**About this exercise**. In the piece on Manelle Inaho, retype the passage word for word, starting at "Personal life" and ending at "English, Russian, Spanish.".

:: Document excerpt ::

Manelle Inaho (born 26 September 2003)  is a French rhythmic gymnast, member of the French national group.

Personal life 
Inaho first tried gymnastics at age three, she now trains for 40 hours per week at the National Institute for Sport, Expertise and Performance [INSEP] in Paris. Her ambition is to be part of the French group that will compete at the Olympic Games 2024. Her sister Nour is also a rhythmic gymnast who has taken part in national competitions in France. Her favourite apparatuses are hoop and clubs. Outside the sporting hall her hobbies are reading, shopping, going to the movies, theatre, opera, listening to music, going for walks. She speaks French, Arabic, English, Russian, Spanish.

Career 
Manelle was included into the national team in 2018 when she was selected for the 2018 European Championships in Guadalajara, she competed with hoop and clubs finishing 69th in the All-Around, 13th with hoop and 14th with clubs. She was affected by injury during the 2019/20 winter and couldn't take part in competitions. In 2021 she entered the rooster of the national team, participating at the World Championships in Kitakyushu, they were 11th in the All-Around, 12th with 3 hoops + 4 clubs and 8th in the final with 5 balls.

:::
:: Data section ::

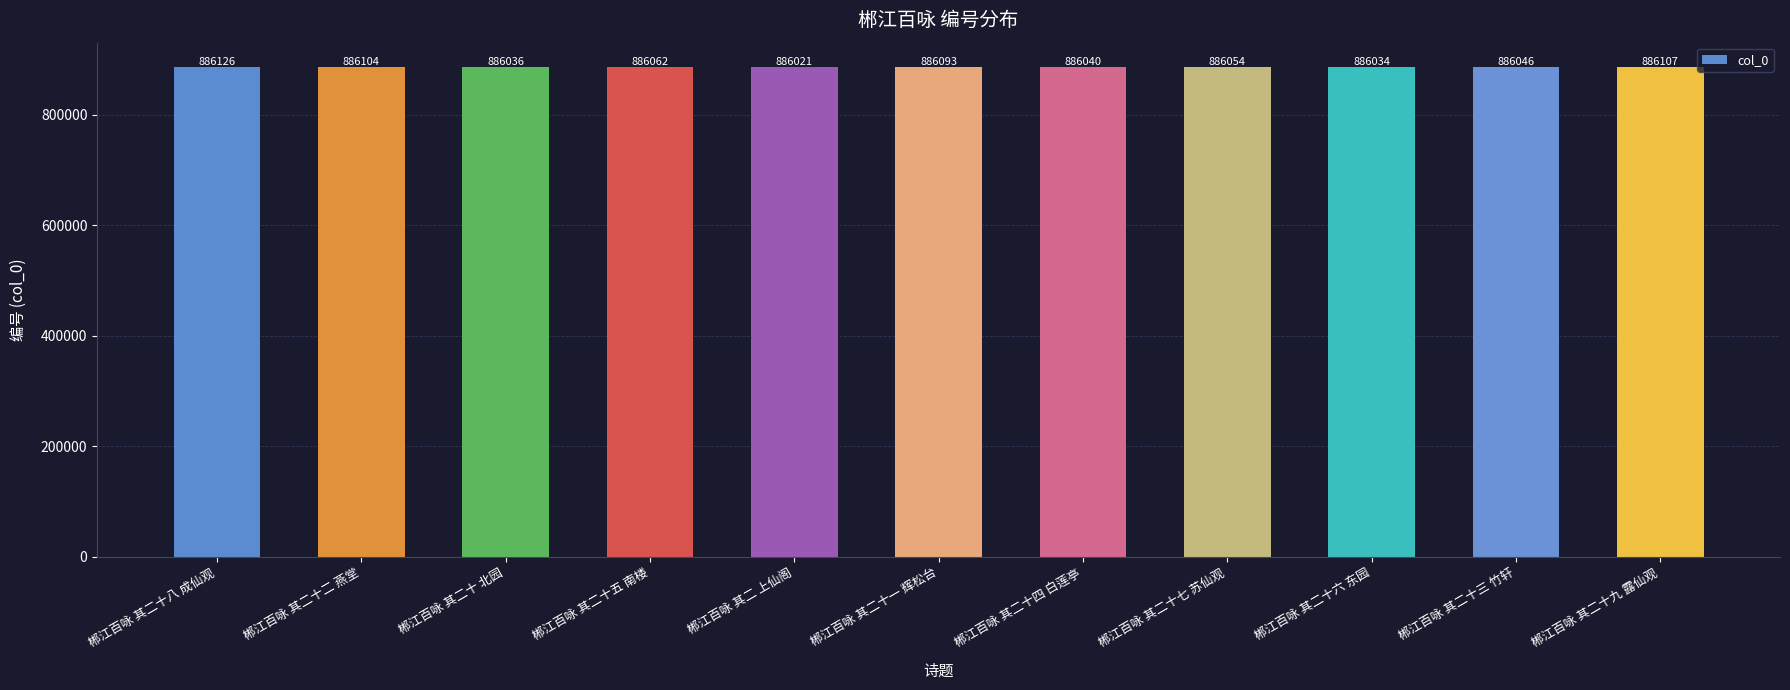

What is the minimum value shown in the chart?

886021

:::

**Response**.
Personal life 
Inaho first tried gymnastics at age three, she now trains for 40 hours per week at the National Institute for Sport, Expertise and Performance [INSEP] in Paris. Her ambition is to be part of the French group that will compete at the Olympic Games 2024. Her sister Nour is also a rhythmic gymnast who has taken part in national competitions in France. Her favourite apparatuses are hoop and clubs. Outside the sporting hall her hobbies are reading, shopping, going to the movies, theatre, opera, listening to music, going for walks. She speaks French, Arabic, English, Russian, Spanish.